▶ **Your assignment**
Count the lines in the records that hold the string "Effect". Only the number should be given.

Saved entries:
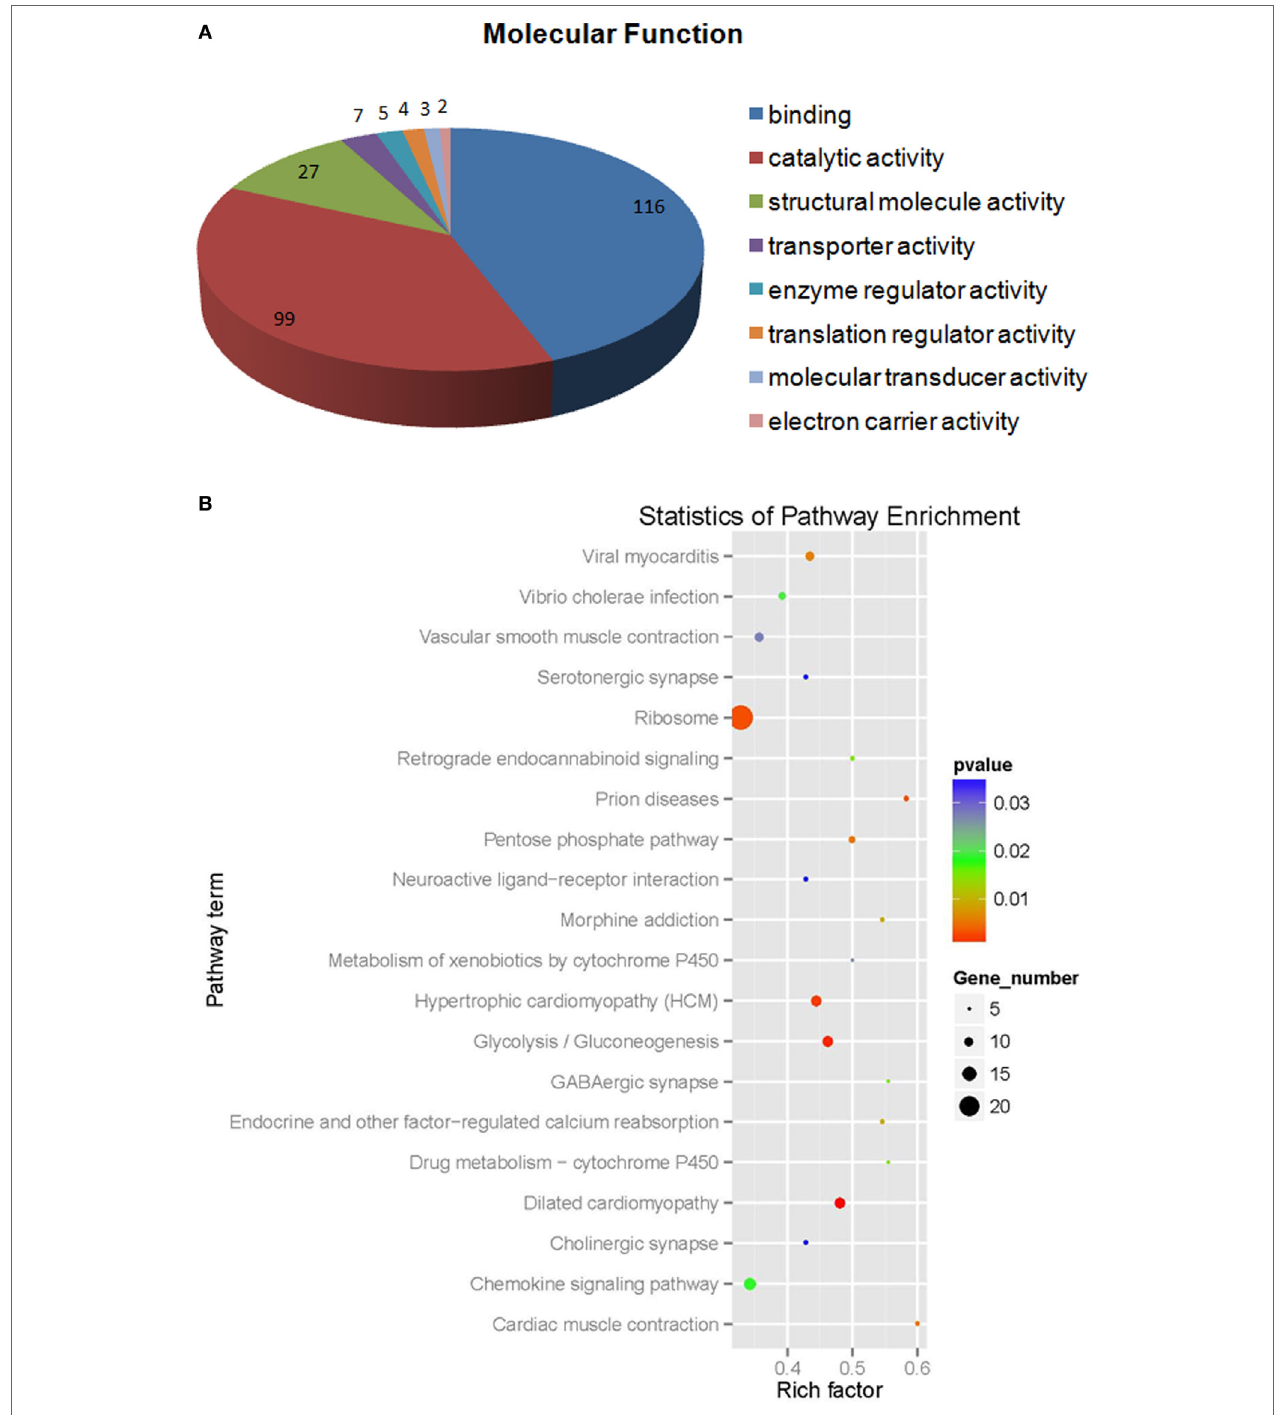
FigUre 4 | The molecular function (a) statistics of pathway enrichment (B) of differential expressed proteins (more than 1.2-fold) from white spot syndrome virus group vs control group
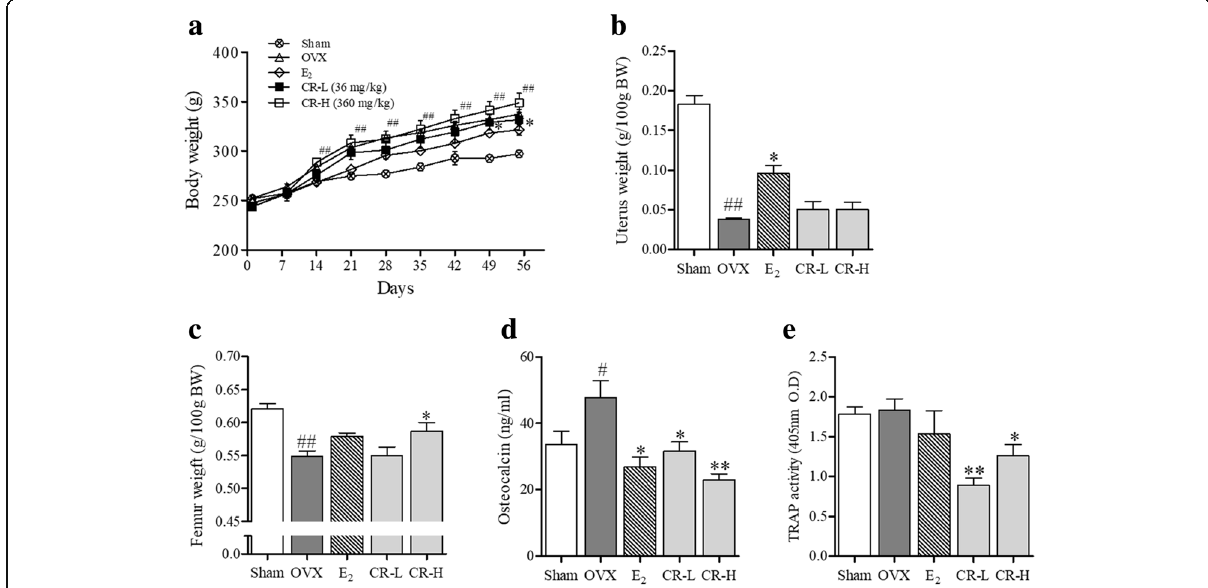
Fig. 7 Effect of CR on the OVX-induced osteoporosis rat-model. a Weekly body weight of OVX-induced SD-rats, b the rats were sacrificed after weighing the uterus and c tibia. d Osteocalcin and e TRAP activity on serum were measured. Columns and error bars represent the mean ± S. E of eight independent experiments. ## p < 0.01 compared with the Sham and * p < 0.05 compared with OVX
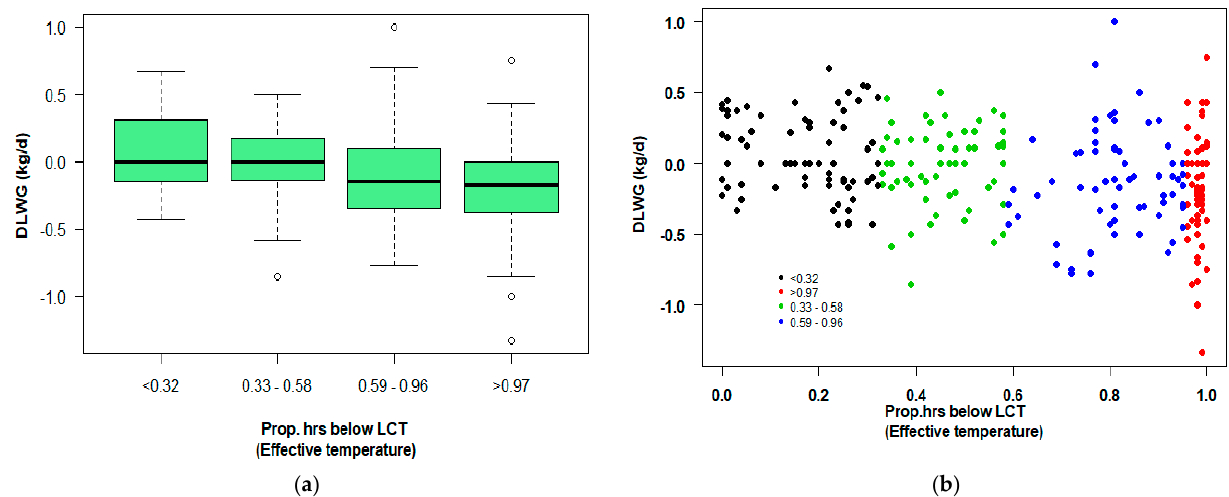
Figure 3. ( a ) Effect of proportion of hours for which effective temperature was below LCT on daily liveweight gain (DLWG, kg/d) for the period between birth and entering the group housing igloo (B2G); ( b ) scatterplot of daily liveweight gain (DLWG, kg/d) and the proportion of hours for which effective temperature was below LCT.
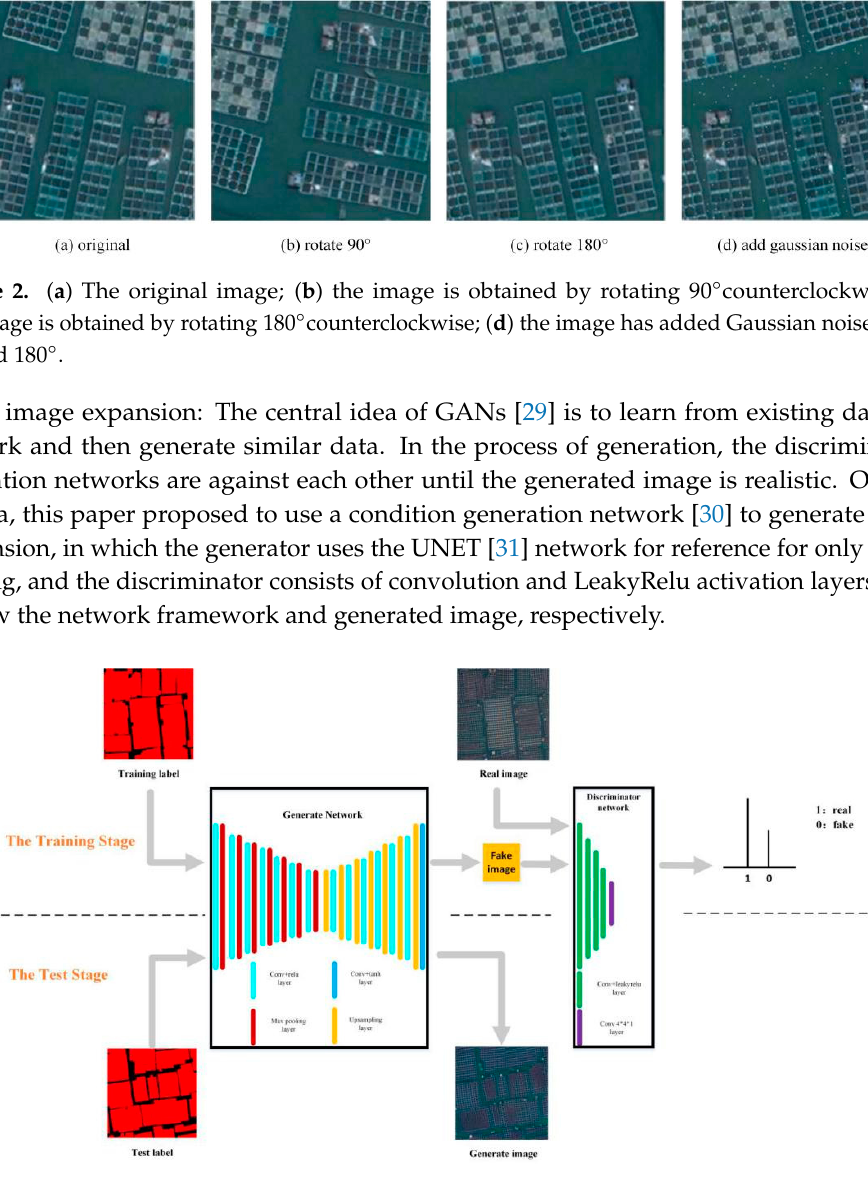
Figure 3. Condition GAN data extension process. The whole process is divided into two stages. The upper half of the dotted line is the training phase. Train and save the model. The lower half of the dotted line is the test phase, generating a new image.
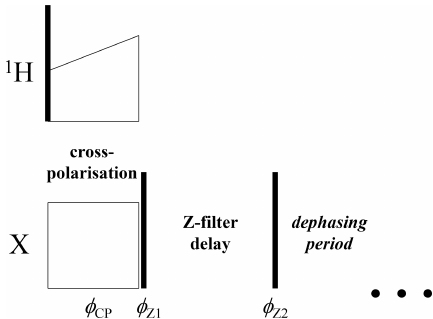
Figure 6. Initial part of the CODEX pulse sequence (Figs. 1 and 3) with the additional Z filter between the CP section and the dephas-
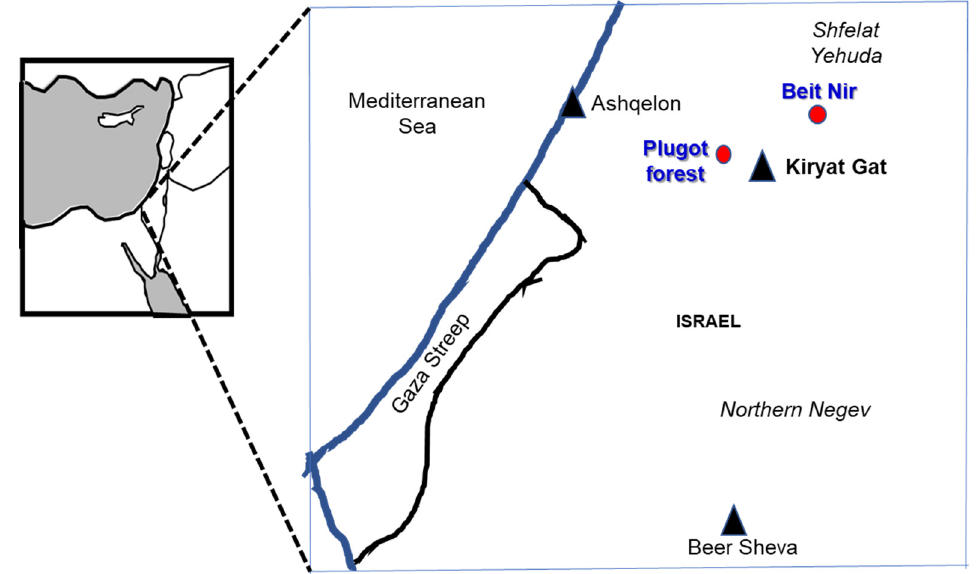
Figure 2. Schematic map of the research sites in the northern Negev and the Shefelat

▶ **Your solution**
2